» TO-DO ITEM
From the entries, copy out every line in which the word "APERTURE" is found.

» DATA EXTRACT

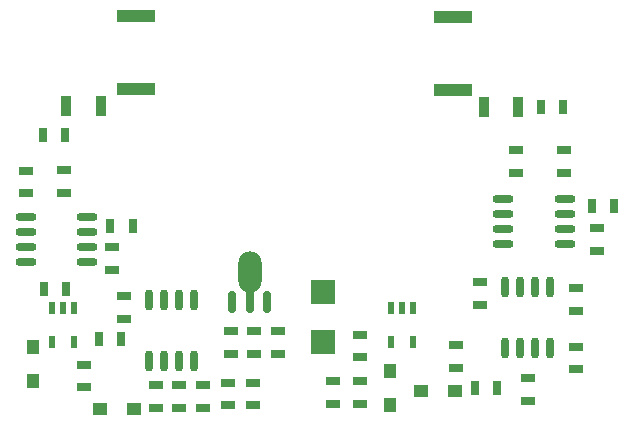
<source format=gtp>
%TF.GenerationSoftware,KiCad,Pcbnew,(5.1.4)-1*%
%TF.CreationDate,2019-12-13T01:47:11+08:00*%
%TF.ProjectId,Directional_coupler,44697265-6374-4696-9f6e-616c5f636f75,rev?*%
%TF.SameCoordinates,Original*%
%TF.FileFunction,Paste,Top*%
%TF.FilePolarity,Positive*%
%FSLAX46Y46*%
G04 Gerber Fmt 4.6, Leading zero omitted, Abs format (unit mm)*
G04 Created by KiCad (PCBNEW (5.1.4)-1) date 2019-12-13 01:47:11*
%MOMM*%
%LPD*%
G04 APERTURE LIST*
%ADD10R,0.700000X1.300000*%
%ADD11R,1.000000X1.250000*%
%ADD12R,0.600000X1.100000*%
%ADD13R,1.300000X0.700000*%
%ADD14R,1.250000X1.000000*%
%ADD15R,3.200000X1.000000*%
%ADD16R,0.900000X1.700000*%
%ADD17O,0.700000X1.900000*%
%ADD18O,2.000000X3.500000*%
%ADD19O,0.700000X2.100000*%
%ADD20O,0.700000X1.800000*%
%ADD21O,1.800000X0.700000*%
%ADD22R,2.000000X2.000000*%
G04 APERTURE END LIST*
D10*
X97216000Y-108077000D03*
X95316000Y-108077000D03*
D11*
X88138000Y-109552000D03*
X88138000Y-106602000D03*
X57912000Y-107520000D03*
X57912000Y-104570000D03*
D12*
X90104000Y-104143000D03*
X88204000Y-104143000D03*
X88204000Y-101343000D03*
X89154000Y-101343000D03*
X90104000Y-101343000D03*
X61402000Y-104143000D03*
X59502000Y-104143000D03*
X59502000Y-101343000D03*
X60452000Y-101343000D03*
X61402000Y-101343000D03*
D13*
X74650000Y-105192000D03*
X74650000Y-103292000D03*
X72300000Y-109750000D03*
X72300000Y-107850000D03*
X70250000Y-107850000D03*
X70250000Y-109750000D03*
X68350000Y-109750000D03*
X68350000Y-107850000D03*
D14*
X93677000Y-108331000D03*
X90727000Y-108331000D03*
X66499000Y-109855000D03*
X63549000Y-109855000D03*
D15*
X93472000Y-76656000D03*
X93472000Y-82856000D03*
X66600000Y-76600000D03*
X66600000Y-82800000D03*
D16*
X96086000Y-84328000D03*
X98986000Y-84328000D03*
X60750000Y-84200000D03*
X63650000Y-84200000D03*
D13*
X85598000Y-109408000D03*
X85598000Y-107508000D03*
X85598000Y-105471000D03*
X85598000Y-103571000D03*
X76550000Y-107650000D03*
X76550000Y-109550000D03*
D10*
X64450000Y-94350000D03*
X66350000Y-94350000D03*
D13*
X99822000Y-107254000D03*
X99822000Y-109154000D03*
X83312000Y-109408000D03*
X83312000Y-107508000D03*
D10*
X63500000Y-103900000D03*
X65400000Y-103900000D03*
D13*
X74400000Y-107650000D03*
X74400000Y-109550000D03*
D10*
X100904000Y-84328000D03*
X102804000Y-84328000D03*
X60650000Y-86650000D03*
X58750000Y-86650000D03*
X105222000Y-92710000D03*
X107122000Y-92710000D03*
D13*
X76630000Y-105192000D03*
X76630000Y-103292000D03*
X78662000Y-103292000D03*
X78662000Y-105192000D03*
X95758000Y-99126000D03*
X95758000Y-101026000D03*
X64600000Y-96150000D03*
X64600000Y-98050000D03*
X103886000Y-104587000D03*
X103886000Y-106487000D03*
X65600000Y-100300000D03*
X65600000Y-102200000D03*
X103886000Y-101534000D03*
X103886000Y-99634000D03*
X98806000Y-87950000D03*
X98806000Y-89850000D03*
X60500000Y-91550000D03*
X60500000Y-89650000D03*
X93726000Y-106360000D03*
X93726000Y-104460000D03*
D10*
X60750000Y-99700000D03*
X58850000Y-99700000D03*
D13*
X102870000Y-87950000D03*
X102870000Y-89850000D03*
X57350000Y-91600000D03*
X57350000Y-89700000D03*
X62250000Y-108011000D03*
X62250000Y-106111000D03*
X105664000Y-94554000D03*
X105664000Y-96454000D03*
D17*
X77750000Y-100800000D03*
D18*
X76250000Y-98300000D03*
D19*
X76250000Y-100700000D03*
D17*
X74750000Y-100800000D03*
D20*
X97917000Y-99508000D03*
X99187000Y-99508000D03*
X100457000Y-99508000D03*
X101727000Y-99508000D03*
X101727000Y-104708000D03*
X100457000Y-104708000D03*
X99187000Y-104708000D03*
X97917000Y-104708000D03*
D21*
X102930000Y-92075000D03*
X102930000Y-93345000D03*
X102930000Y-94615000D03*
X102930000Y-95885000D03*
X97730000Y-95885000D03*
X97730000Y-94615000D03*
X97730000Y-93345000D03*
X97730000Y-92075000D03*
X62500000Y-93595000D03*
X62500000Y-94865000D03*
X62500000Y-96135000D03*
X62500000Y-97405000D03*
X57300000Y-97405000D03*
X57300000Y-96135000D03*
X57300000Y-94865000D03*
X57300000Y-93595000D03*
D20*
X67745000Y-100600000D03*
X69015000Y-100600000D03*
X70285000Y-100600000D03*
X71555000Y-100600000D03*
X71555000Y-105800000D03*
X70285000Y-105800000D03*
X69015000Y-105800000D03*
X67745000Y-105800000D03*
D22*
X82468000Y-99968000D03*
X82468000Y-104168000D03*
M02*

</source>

---

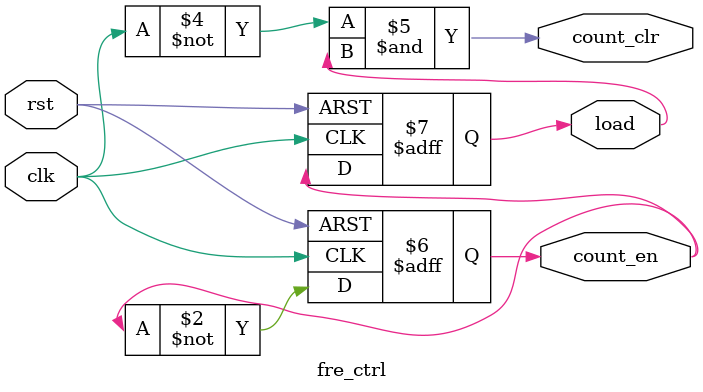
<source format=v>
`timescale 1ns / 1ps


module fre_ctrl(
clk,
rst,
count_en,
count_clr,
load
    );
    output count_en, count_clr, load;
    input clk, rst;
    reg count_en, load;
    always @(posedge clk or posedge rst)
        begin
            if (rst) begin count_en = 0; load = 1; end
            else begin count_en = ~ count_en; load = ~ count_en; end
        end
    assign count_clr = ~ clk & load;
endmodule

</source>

» SOLUTION TO THIS PROBLEM
G04 APERTURE LIST*
G04 APERTURE END LIST*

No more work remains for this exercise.